In seed time learn, in harvest teach, in winter enjoy.
~ William Blake
Croning My Way Through Life
A touch of Fall in the air today. Cloudy day, cool breeze, cold rain.
My kind of morning.
I know the dark and moody weather is on its way. These days it seems to match many of our moods. There is sunshine deep inside every one of us, but as the days shorten it seems to hang around with its friend Cloudy more and more often.
This weather tends to encourage more contemplation, more introspection, more struggling for inspiration. I know it’s the cycle of life, and we all go through it, but the older I get the more interesting this cycle gets.
I think our bodies automatically shift gears in fall, storing nuts and fat and ideas for the days when we are hiding behind three feet of snow. Memories of family and friends and those we have lost seem to hang around a little longer. We can snuggle more with our pets without breaking out in a hot sweat.
As I contemplate this snuggling, reflective mode, I think of my fellow writer and poet Ivor. A wonderful writer and human being, he lives “down under” and is probably looking out his window hoping the temperatures soon warm up so he can walk around in short sleeves again. Funny how all of us can be on the same reflective wavelength yet our weather be so different.
Do you make plans for each season? Do you have projects that work better in one season than another? Books you want to read that you’ve left until under-blanket-time? A short story or crocheting you’ve been mulling around in your head that can’t come out until the temperature drops below 30 degrees?
I do love this time of year. I have a few projects that don’t take a lot of energy or sunshine to carry out. I want to try to draw one of those pictures full of designs and lines like my last Sunday Evening Art Gallery artist (Rachael Pease). I have wind swirls I want to make for art fairs next year (if they ever come back), I’m even planning on rereading Shogun again (1,192 pages). I also have started taking long walks in the gray, listening to my creaking bones along with the birds and wind (the creaky bones are loudest).
What are your plans for the next season?
How do you deal with the blues?
You know — those navy, cornflower, turquoise kind of blue days where nothing seems to go quite right. Not even the lure of editing and/or writing something new seems to interest me. TV? Blah…too much drama. Reading? Not in the mood. Writing? Not inspired.

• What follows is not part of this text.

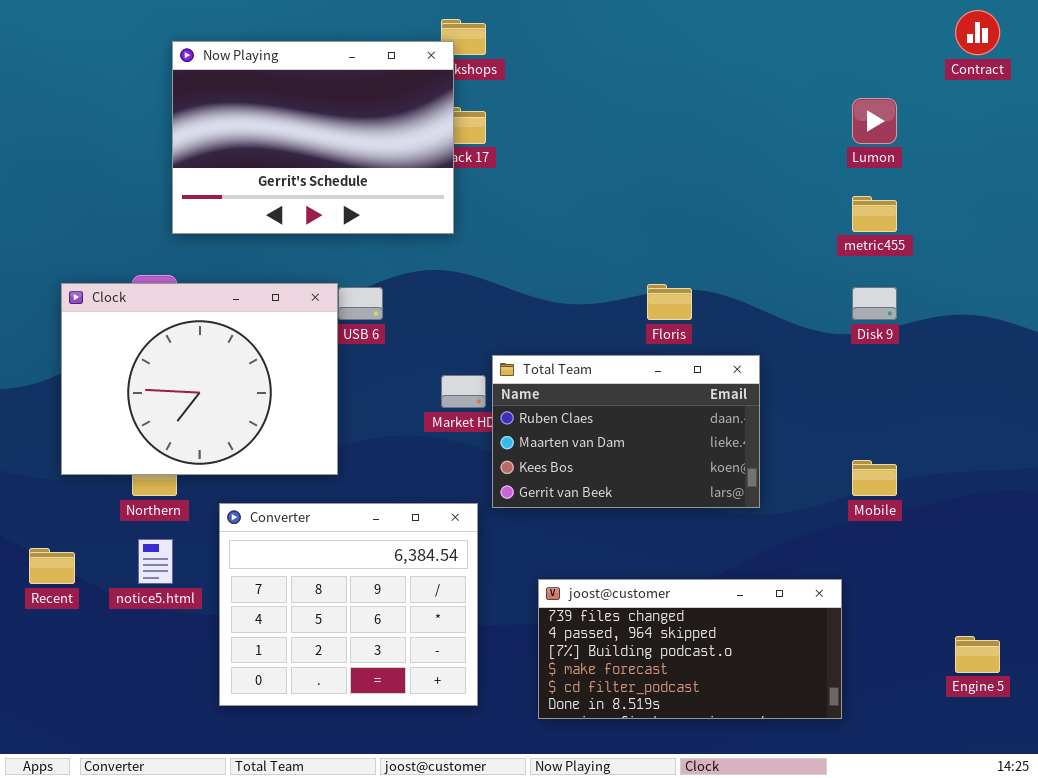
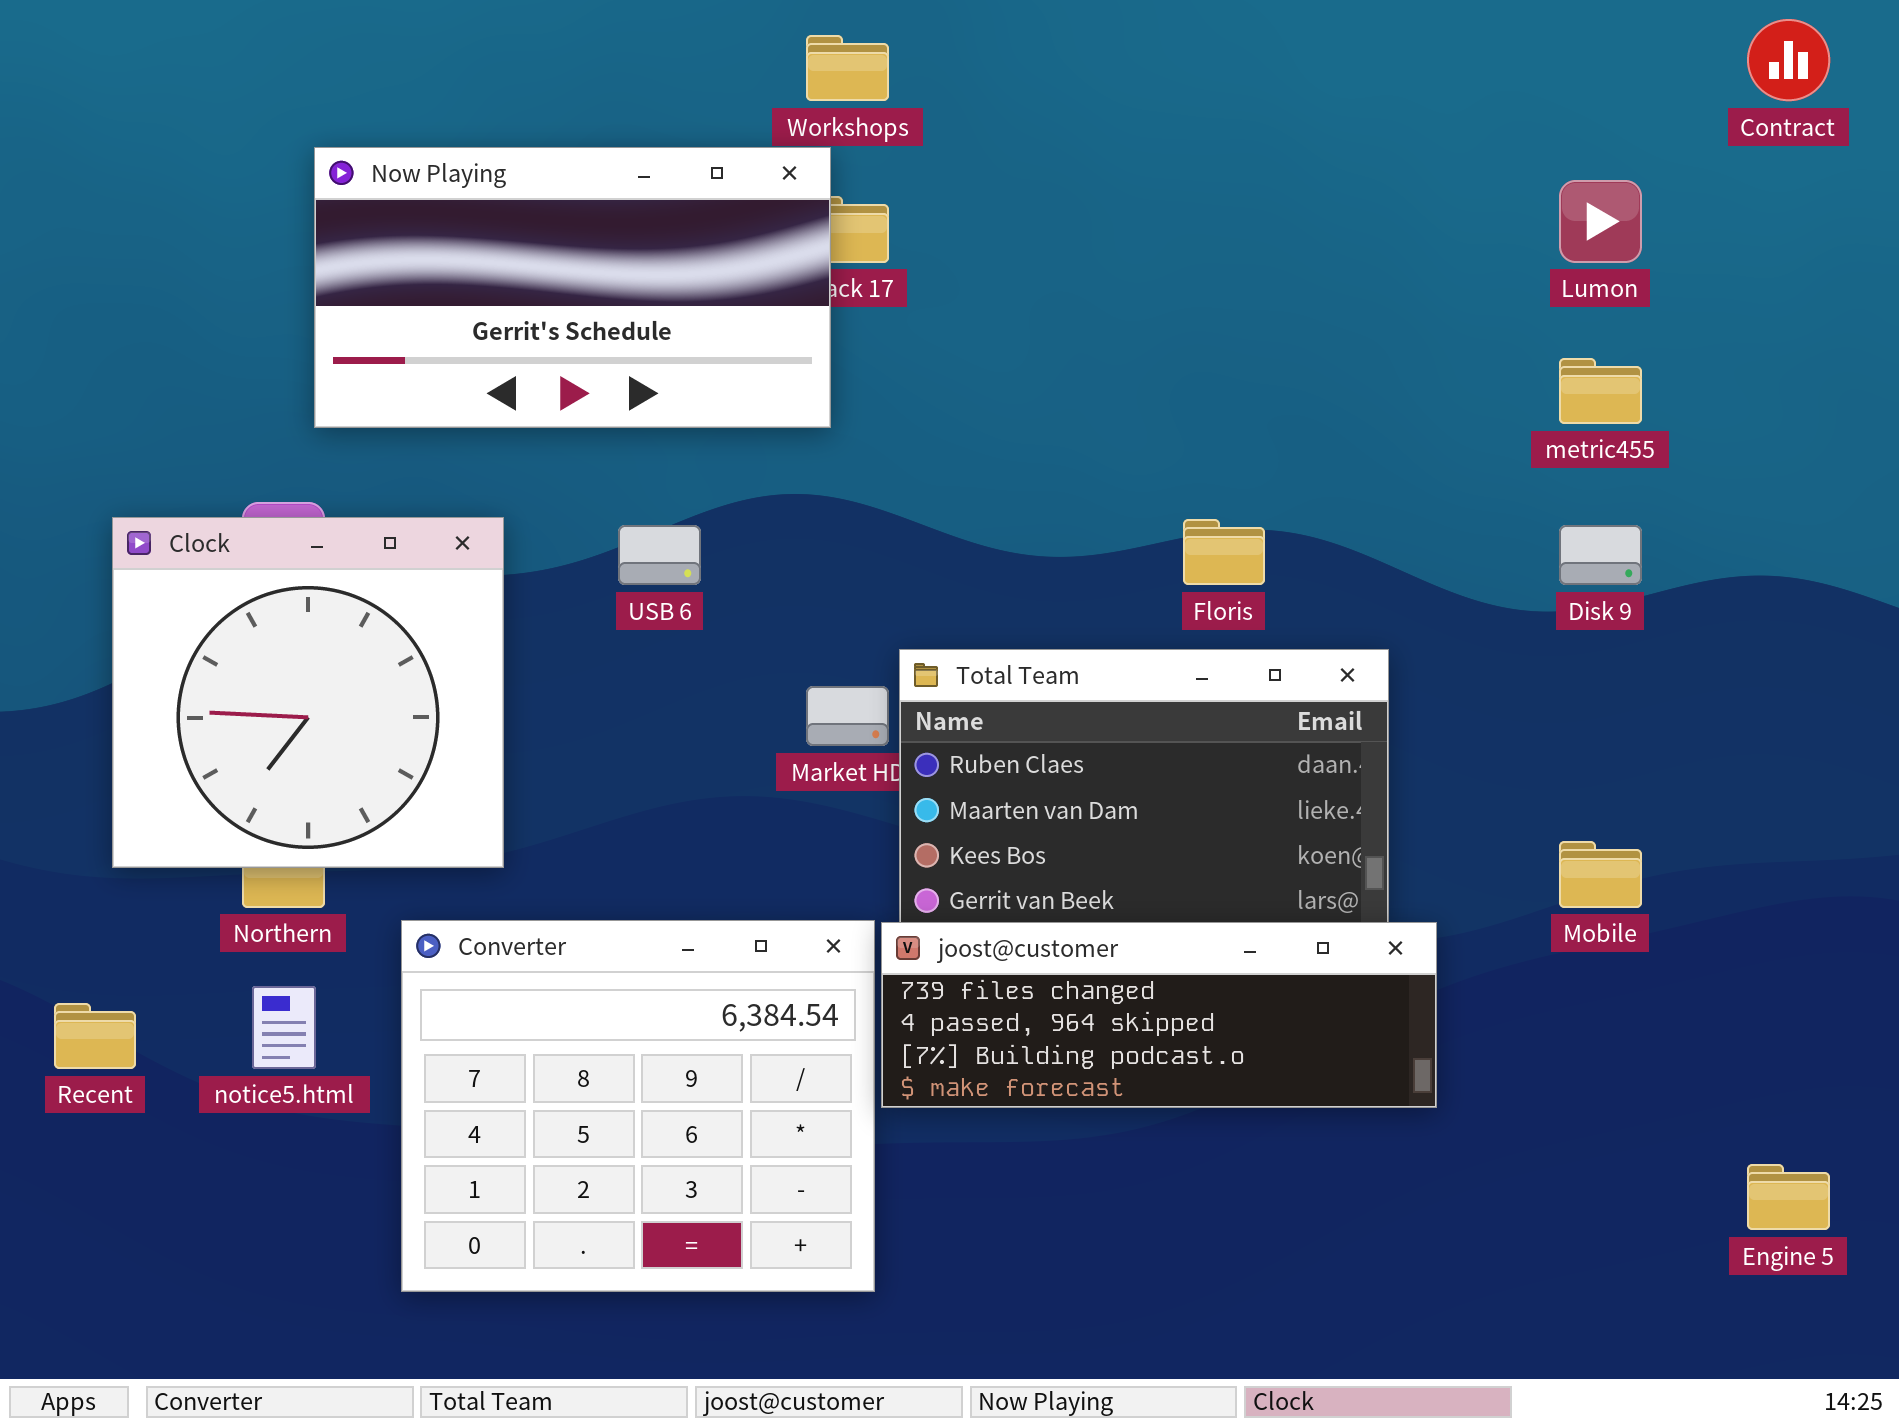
Now Playing: [172,41,454,234] -> [314,147,831,428], resized
Clock: [61,283,338,475] -> [112,517,504,868], resized
joost@customer: [538,579,842,719] -> [881,922,1437,1108], moved, resized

I’ve changed my diet, walk a little more, try and get to bed before 11 pm (another story), and yet I sometimes get these hates coming on. Now, I don’t hate anybody (well..maybe just one person). Hate is a wasted emotion with nothing but bad side effects and conclusions in the toilet.
Work is changing big time, and I’m lost in the shuffle. I’m not close enough to retirement to retire, but I hate the idea of sitting at a desk putting data in the computer 8 hours a day for the next 1-1/2 years. I come home from work and the grumpies follow. The stupid Netflix keeps timing out. There’s a sink of dishes to do. Blah Blah Blah.
Then I talk to friends who have real issues. Illness, custody battles, unemployment, and I refocus. I’d rather listen and help them than listen and help myself. It’s a tough world out there, and we all deserve medals for making it through with the battle scars we have.
Maybe it’s just the changing seasons that are trying to pull me down. I’ve never been affected by the seasons, but hey — I’ve never had these many hot flashes, either. Anything is possible.
So my question to you — what do you do when you get the blues? I’ll take any and ALL suggestions!